Dataset records Block Start

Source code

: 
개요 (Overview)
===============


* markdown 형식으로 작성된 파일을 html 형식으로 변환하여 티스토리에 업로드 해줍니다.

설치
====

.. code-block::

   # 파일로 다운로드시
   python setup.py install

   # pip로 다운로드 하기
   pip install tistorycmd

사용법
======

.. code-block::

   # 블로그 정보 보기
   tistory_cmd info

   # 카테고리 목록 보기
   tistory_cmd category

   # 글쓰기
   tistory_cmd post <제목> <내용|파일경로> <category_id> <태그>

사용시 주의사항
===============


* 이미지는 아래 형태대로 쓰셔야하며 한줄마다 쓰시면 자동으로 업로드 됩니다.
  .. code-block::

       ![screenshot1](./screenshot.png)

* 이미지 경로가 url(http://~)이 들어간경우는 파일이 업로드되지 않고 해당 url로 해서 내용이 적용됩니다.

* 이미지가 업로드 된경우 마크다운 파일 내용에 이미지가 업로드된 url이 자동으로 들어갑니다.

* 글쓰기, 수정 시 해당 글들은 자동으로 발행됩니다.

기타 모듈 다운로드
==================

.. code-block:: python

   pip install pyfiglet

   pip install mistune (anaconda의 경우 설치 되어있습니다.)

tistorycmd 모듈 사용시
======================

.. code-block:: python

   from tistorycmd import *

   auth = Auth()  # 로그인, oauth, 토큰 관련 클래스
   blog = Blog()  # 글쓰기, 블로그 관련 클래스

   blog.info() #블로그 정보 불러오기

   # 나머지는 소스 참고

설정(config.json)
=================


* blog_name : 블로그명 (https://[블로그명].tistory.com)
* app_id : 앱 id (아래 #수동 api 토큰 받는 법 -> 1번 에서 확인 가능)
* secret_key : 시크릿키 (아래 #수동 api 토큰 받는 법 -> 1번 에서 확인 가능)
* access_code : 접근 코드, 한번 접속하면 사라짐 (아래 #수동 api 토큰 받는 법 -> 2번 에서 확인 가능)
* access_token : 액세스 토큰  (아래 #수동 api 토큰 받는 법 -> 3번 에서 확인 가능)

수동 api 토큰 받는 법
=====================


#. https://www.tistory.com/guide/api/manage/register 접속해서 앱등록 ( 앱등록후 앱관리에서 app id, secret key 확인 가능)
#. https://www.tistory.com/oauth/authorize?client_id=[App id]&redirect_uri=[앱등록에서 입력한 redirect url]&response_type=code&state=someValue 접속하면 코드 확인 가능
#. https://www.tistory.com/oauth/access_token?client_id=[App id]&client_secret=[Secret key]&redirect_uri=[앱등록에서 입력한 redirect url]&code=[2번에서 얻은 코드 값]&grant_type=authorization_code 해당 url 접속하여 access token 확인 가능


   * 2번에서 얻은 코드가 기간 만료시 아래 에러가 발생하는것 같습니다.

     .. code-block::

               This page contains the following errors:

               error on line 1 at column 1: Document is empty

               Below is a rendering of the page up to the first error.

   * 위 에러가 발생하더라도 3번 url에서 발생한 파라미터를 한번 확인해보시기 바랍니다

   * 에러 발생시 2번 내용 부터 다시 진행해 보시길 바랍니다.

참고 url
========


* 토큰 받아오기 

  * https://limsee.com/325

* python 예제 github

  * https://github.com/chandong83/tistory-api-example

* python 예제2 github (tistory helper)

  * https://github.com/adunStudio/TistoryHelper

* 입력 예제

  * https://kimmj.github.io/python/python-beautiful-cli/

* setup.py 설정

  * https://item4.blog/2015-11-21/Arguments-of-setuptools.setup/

Dataset records Block End
Dataset records Block Start

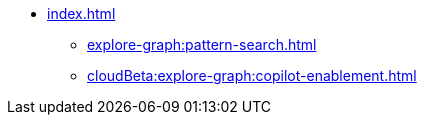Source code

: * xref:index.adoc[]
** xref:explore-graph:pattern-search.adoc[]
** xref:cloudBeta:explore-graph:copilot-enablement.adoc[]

Dataset records Block End

» Your instructions
Using the listing above, pick out each line that contains the word "oauth", then copy it.

» Reply to the task
   auth = Auth()  # 로그인, oauth, 토큰 관련 클래스
#. https://www.tistory.com/oauth/authorize?client_id=[App id]&redirect_uri=[앱등록에서 입력한 redirect url]&response_type=code&state=someValue 접속하면 코드 확인 가능
#. https://www.tistory.com/oauth/access_token?client_id=[App id]&client_secret=[Secret key]&redirect_uri=[앱등록에서 입력한 redirect url]&code=[2번에서 얻은 코드 값]&grant_type=authorization_code 해당 url 접속하여 access token 확인 가능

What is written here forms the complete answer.